### Your assignment
Write out the data below again, swapping each "SPEZIALANGEBOT" for "SONDERANGEBOT" and keeping everything else the same.

Recorded data
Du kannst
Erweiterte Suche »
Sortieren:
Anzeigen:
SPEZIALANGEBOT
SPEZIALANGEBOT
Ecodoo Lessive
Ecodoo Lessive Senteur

### Task solution
Du kannst
Erweiterte Suche »
Sortieren:
Anzeigen:
SONDERANGEBOT
SONDERANGEBOT
Ecodoo Lessive
Ecodoo Lessive Senteur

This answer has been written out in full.